Gastelum vs. Adesanya
Is your head done spinning yet? Things aren’t much better at middleweight where the co-main event is an interim title fight between The Ultimate Fighter 17 Winner, Kevin Gastelum, and undefeated mega-star-in-the-making Israel Adesanya. How exactly did we get to this interim title fight? Its almost as crazy as the path to the main event, so here goes.

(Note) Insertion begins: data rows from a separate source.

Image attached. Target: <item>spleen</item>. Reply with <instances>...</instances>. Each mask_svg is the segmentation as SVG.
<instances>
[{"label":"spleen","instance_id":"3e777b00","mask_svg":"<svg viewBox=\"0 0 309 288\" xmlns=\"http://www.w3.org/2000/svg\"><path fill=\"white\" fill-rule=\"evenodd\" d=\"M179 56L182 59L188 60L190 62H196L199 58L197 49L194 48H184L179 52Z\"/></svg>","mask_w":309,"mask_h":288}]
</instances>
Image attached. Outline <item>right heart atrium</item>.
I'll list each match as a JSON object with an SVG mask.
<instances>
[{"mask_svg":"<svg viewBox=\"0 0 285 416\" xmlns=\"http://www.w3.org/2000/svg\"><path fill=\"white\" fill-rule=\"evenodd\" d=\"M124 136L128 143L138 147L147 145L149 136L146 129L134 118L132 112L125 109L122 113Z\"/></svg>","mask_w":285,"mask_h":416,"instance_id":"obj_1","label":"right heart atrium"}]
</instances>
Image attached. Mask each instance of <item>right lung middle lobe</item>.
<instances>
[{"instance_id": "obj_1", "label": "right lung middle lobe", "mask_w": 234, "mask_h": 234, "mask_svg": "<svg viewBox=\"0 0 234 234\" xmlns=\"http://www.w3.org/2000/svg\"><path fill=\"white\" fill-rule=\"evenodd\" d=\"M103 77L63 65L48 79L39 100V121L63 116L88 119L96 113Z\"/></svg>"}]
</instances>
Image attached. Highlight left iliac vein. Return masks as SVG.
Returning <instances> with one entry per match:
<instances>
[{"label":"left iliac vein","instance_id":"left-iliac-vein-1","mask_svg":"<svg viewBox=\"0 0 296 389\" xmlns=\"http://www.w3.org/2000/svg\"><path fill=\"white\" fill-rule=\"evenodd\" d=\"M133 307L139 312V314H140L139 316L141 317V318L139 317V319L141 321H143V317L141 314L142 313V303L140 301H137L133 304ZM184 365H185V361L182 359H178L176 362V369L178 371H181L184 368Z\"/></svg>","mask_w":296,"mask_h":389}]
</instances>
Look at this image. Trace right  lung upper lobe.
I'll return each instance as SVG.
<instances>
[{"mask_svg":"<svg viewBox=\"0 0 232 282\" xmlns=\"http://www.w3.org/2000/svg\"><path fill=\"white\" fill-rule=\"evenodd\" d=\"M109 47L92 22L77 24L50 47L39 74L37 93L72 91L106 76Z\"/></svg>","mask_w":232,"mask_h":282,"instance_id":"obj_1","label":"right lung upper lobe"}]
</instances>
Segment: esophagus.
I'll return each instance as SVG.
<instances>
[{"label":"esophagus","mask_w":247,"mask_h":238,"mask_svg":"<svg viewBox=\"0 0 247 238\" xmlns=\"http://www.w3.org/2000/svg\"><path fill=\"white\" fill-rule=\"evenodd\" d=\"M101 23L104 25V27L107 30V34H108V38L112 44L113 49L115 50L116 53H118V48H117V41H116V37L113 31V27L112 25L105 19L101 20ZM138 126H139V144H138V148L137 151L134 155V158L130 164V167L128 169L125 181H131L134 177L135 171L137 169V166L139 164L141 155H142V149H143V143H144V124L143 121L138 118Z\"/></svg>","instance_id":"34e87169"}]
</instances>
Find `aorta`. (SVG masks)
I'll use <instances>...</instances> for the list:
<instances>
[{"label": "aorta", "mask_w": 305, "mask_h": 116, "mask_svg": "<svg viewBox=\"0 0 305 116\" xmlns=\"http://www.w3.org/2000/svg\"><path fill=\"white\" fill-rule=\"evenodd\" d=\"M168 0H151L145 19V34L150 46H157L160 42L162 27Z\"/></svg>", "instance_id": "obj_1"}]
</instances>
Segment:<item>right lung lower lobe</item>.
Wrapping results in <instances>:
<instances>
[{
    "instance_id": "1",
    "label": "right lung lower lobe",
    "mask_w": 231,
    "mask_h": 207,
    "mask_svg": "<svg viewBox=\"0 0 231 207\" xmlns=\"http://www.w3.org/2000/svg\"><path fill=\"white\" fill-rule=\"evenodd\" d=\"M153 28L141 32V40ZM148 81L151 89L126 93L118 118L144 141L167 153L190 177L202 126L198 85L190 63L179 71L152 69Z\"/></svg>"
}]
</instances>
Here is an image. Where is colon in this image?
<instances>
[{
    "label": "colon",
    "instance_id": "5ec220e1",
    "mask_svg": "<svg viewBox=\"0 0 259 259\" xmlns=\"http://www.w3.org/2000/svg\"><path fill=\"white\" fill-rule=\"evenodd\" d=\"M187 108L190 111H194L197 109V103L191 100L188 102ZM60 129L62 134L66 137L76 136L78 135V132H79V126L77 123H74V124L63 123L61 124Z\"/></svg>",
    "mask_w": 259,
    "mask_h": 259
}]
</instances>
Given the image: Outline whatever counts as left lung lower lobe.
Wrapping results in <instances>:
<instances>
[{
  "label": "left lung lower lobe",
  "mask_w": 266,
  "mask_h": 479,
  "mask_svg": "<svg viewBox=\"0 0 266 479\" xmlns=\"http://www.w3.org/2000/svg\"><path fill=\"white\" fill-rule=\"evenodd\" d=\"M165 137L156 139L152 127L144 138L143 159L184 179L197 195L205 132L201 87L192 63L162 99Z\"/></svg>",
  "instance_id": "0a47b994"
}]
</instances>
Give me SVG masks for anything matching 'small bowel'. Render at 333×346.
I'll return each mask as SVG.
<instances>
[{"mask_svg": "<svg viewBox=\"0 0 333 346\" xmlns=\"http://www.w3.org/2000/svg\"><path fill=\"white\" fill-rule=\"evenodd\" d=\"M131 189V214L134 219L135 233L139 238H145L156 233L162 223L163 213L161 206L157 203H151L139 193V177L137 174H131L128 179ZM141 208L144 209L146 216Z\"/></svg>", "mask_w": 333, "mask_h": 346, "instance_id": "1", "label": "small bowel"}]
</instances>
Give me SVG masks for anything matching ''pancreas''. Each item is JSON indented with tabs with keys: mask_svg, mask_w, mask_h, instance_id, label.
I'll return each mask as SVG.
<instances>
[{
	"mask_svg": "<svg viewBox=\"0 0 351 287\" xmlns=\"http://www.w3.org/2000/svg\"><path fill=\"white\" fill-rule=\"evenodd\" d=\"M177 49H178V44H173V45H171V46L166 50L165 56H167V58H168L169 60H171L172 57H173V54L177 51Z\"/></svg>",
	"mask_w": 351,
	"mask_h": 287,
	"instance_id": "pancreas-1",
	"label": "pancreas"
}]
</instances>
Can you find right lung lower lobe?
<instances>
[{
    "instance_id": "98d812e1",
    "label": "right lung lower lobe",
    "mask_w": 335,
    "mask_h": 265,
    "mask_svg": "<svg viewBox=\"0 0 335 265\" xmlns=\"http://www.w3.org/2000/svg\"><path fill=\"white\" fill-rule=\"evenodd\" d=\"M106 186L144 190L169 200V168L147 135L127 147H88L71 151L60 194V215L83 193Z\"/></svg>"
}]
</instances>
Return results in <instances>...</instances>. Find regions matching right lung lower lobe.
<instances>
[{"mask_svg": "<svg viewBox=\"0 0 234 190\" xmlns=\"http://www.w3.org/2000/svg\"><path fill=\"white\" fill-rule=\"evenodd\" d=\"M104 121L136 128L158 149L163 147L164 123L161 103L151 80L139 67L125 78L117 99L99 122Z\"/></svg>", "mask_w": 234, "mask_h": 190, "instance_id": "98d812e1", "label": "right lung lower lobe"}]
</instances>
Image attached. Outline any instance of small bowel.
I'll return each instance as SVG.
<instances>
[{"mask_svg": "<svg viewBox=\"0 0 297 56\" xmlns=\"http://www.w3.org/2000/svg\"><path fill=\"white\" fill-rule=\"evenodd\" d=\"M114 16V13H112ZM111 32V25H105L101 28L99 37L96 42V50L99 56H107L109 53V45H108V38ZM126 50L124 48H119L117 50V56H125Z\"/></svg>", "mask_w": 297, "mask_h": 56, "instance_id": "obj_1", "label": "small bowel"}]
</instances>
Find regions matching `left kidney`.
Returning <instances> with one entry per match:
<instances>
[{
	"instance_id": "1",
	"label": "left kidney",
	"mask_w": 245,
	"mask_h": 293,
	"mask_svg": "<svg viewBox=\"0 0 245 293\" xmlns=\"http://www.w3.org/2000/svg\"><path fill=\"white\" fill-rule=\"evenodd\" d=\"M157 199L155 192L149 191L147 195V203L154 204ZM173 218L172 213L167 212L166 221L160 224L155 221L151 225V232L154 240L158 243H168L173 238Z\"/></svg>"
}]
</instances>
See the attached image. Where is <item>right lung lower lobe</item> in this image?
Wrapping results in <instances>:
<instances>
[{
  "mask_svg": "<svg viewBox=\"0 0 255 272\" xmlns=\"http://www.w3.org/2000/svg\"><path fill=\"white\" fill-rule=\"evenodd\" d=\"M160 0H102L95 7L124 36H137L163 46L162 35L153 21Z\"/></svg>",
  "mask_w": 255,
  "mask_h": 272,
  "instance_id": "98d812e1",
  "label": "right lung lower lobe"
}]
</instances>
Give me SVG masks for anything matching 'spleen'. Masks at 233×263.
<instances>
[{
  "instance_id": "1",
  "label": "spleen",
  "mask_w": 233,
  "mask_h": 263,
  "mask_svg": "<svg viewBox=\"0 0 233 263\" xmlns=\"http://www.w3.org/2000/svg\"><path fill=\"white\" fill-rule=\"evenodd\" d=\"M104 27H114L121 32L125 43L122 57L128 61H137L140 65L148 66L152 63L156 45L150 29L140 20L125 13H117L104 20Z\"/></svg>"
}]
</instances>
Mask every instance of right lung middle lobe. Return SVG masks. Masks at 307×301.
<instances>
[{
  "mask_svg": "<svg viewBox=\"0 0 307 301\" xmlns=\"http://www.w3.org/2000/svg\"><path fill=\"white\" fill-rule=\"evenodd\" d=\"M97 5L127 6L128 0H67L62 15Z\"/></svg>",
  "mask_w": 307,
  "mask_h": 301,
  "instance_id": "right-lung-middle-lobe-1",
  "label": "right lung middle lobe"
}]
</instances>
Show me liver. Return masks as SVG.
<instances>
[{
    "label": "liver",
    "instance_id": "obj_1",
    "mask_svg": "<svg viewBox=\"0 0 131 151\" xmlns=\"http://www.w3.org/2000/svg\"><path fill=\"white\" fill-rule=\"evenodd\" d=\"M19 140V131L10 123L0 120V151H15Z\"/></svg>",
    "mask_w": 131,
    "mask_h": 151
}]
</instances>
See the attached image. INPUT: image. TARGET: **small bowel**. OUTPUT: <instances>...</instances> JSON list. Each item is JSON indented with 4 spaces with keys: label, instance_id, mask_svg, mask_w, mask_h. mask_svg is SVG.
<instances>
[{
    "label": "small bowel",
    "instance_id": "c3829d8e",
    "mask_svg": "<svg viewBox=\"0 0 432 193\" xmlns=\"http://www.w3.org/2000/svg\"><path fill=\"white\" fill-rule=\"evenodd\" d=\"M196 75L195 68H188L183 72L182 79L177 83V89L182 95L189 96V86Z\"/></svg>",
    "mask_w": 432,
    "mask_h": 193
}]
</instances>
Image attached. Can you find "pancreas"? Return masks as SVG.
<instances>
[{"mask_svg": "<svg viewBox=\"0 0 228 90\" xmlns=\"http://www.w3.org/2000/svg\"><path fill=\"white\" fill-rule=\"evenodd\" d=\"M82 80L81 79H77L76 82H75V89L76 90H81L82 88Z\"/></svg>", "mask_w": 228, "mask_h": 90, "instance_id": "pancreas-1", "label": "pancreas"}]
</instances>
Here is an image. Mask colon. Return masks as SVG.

Robert Whittaker is the reigning Middleweight Champion while never actually fighting for the undisputed middleweight title. Wait, what? Yes, that’s right. Robert Whittaker won the INTERIM Middleweight Title by defeating Yoel Romero in their first fight at UFC 213. That matchup was a result of injuries to then Middleweight Champion Michael Bisping. When Bisping returned from injury to defend his title, it was against George St-Pierre, not Robert Whittaker. GSP won that fight becoming the UFC’s 4th multi-division champion. St-Pierre never defended that title, and Robert Whittaker’s interim belt was promoted to the undisputed title without facing another challenger. Whittaker’s first title defense as the undisputed champion was set for a rematch with Romero, but with Yoel missing weight, that contest ended up being a non-title fight.
With Robert Whittaker solidified as the king of the 185-lb division, his first official title defense was set against Kevin Gastelum at UFC 234 this past February 10th in front of a home crowd in Melbourne, Australia. Just hours before the event, Robert Whittaker suffered a hernia and collapsed bowel and was forced to undergo emergency surgery. The fight was off and Kevin Gastelum went from main-event participant to spectator before he knew it. The co-main event matchup of Israel Adesanya vs Anderson Silva was promoted to the main event of UFC 234, and in the week leading up to the event, Dana White gave his blessing for that winner to be the next middleweight title contender.
With Gastelum eager to return quickly, Adesanya looks to fast track his title hopes ahead of schedule. This stylistic matchup is very intriguing. Adesanya is clearly the superior striker with a dynamic range of standup skills. He has yet to taste defeat as a professional mixed martial artist and has finished 13 of his 16 opponents. Gastelum’s strategy will likely be to pressure Adesanya and get the fight to the ground where he should have a grappling and strength advantage. Doing so against a very quick and rangy striker like Adesanya could prove to be a difficult challenge for Gastelum who has struggled in the past with similar standup fighters. Unlike the main event which could affect multiple weight classes, this matchup should start to clear up a confusing few years of middleweight uncertainty.
Its new chapter for the UFC joining ESPN to start 2019, and the exposure and growth of the sport seems limitless today. While the rest of this card is being finalized, Atlanta is set to welcome back the UFC with open arms. Although these fights are still a few weeks away, nothing is set with these fights until you see both men in the octagon with the cage door locked. Just ask Kevin Gastelum.